Task instructions: Can you reproduce the difference listing below word for word, starting at its first line and ending at the line containing "cleaned: cleaned -> hazards"?

Stored data:
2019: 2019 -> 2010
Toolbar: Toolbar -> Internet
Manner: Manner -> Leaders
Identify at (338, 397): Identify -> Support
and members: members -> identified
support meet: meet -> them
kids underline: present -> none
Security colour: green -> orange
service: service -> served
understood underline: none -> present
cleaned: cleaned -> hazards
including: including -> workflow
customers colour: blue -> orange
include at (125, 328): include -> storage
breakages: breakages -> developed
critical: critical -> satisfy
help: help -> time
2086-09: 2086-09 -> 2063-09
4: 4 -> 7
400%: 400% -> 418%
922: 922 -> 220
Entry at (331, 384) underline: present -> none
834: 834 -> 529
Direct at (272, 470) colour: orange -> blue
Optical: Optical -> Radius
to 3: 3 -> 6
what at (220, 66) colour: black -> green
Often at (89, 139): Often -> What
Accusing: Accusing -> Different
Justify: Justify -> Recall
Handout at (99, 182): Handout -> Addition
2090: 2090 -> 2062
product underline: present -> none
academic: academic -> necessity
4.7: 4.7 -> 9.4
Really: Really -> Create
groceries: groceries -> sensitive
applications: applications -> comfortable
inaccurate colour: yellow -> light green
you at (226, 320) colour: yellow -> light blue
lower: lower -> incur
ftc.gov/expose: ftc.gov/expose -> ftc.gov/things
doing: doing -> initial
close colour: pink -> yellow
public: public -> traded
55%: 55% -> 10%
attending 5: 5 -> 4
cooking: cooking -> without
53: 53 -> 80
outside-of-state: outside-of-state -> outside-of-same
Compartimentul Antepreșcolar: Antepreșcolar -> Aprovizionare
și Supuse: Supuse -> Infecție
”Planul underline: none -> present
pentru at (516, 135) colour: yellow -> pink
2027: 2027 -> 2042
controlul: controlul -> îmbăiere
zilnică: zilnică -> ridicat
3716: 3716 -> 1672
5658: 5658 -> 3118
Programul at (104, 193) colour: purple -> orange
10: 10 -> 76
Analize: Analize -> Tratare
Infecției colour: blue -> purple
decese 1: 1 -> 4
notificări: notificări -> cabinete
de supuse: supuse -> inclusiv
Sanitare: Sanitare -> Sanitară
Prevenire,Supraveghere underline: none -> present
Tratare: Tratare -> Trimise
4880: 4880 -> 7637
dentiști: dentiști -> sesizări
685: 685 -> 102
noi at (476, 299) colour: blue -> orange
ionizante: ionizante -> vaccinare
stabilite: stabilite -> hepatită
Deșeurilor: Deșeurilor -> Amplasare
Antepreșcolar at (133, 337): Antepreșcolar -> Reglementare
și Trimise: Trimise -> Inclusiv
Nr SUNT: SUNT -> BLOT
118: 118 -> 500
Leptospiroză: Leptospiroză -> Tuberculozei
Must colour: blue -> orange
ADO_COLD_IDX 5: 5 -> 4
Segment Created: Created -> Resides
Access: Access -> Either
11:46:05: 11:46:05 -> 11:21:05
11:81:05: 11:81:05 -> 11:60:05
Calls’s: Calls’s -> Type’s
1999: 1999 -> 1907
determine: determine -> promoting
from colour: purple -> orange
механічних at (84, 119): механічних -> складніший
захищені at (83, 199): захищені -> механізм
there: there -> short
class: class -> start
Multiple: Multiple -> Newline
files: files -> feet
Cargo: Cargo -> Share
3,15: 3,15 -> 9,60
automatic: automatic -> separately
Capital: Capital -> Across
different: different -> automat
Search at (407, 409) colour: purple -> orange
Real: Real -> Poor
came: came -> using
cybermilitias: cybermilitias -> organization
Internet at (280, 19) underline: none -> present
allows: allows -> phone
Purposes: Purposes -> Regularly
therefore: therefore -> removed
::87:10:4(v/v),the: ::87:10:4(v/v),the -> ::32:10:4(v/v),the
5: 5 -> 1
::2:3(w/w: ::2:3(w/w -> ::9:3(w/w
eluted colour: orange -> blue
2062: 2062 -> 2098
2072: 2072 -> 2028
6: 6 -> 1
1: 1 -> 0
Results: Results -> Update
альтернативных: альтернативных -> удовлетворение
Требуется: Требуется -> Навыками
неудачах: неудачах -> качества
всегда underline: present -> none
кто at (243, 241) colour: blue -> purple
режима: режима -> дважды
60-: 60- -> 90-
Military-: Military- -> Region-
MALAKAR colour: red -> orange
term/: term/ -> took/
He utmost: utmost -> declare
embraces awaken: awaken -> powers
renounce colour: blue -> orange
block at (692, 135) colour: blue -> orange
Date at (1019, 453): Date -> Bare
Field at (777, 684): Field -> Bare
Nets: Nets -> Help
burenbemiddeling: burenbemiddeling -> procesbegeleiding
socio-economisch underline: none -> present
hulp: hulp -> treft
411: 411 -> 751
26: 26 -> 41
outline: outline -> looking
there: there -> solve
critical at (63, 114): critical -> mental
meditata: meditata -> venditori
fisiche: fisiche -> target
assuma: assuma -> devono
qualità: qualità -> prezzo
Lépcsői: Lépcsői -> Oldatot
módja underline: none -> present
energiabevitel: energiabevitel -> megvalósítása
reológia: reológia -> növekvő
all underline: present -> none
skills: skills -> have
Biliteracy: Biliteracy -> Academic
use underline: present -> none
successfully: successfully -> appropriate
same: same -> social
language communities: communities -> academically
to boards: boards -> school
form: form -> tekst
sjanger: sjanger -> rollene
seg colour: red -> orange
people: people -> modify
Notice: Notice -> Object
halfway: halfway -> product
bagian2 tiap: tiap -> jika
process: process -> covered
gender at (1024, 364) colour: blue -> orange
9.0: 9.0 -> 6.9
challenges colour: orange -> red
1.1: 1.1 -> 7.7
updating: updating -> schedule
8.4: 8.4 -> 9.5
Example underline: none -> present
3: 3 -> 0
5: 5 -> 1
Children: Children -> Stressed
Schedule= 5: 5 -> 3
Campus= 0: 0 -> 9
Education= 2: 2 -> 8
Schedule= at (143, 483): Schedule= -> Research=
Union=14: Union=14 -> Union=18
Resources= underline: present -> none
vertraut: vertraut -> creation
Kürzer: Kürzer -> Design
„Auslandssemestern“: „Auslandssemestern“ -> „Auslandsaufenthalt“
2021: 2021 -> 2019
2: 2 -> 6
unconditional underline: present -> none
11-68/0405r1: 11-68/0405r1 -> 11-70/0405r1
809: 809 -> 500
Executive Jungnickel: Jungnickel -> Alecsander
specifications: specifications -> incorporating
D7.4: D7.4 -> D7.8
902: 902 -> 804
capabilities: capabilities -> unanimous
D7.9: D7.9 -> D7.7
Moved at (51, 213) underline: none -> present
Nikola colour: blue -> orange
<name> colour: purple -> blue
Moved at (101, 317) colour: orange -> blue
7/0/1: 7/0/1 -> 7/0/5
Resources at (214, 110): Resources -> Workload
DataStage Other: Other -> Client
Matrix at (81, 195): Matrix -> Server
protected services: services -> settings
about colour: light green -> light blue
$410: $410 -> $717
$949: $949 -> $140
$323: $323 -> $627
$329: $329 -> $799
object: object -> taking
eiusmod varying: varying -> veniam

Complete output:
2019: 2019 -> 2010
Toolbar: Toolbar -> Internet
Manner: Manner -> Leaders
Identify at (338, 397): Identify -> Support
and members: members -> identified
support meet: meet -> them
kids underline: present -> none
Security colour: green -> orange
service: service -> served
understood underline: none -> present
cleaned: cleaned -> hazards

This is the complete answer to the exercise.